- _Work to be completed_: Across the listing that follows, establish how many lines contain the string "json" and provide that number by itself.

▼

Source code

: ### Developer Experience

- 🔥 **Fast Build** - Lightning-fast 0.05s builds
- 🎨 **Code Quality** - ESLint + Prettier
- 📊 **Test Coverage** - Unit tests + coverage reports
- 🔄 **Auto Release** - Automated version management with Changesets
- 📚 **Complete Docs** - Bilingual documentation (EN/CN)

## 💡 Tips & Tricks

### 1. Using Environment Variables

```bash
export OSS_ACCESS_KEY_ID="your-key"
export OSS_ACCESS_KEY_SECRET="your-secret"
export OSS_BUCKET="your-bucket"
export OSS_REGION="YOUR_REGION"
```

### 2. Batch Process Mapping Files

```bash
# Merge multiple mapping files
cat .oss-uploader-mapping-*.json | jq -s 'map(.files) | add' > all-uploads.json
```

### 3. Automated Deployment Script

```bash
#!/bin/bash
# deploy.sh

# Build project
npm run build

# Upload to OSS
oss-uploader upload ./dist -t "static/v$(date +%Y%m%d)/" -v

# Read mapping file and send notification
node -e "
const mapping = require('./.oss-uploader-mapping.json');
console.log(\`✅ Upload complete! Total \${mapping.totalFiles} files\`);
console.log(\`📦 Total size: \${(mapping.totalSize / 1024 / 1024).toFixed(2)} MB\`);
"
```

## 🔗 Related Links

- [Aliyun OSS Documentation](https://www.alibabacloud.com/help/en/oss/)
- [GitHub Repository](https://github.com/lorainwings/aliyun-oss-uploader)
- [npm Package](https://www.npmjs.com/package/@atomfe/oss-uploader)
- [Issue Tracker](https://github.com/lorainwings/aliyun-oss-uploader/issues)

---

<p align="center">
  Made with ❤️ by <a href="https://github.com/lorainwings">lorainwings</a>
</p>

▲
▼

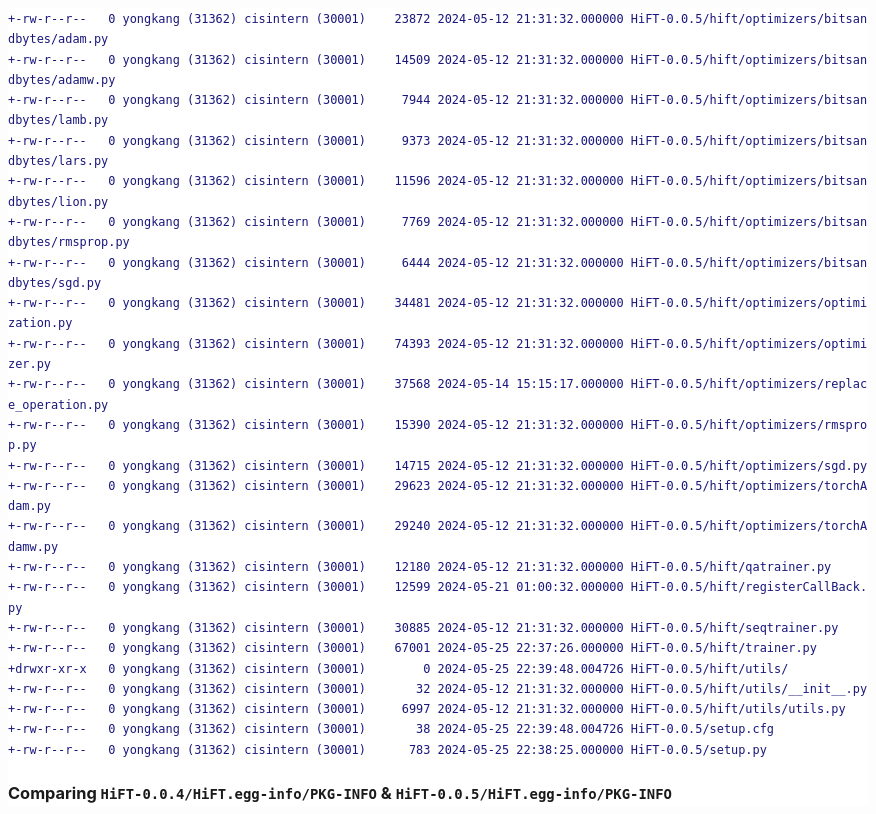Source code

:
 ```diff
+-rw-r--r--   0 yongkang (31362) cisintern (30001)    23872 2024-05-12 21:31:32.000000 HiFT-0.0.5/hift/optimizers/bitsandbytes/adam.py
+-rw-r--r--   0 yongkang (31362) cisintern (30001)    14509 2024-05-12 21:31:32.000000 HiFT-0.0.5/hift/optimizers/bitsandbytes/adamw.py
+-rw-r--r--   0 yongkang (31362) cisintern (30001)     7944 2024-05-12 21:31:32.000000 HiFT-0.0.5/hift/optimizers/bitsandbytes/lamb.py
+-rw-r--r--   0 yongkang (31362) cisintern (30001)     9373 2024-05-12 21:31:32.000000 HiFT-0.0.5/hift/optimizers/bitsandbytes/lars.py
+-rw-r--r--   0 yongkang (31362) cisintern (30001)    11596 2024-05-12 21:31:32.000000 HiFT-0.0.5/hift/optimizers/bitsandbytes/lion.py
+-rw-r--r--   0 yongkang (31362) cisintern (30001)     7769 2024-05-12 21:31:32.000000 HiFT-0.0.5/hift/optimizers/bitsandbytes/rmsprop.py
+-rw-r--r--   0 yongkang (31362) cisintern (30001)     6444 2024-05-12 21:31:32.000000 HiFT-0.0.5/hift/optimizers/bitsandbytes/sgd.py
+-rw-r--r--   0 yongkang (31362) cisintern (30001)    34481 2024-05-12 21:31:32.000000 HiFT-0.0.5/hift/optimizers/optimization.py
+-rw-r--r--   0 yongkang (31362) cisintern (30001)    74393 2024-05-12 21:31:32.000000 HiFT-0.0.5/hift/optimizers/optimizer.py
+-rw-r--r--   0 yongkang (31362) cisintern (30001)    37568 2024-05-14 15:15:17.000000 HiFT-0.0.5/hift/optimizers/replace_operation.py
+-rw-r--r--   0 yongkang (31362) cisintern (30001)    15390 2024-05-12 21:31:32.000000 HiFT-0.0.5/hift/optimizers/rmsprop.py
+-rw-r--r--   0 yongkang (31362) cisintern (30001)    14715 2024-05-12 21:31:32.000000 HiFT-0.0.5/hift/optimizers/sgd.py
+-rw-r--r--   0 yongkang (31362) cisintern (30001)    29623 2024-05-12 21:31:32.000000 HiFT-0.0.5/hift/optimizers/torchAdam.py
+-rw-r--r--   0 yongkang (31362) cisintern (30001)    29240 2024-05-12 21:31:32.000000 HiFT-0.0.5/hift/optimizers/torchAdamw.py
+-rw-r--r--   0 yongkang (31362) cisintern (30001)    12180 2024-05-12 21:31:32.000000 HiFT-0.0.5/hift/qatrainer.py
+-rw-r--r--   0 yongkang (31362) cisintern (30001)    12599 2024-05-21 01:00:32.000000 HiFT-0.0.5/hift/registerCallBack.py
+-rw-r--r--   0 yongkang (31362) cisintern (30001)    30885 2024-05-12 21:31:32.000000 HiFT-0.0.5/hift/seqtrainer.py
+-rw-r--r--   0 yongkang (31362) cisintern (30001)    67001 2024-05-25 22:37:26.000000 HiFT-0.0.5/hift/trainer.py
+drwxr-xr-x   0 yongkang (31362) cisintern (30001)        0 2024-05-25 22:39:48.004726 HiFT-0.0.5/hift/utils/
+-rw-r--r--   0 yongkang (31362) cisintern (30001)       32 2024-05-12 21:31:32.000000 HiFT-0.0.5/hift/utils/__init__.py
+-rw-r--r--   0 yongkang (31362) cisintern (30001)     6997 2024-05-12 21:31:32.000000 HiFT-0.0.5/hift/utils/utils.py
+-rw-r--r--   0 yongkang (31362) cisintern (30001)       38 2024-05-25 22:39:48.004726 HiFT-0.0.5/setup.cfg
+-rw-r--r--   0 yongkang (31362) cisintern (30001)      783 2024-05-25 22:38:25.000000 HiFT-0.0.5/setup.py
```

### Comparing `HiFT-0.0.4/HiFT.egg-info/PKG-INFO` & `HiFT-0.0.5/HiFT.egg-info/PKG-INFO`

▲

- _Output of the exercise_: 2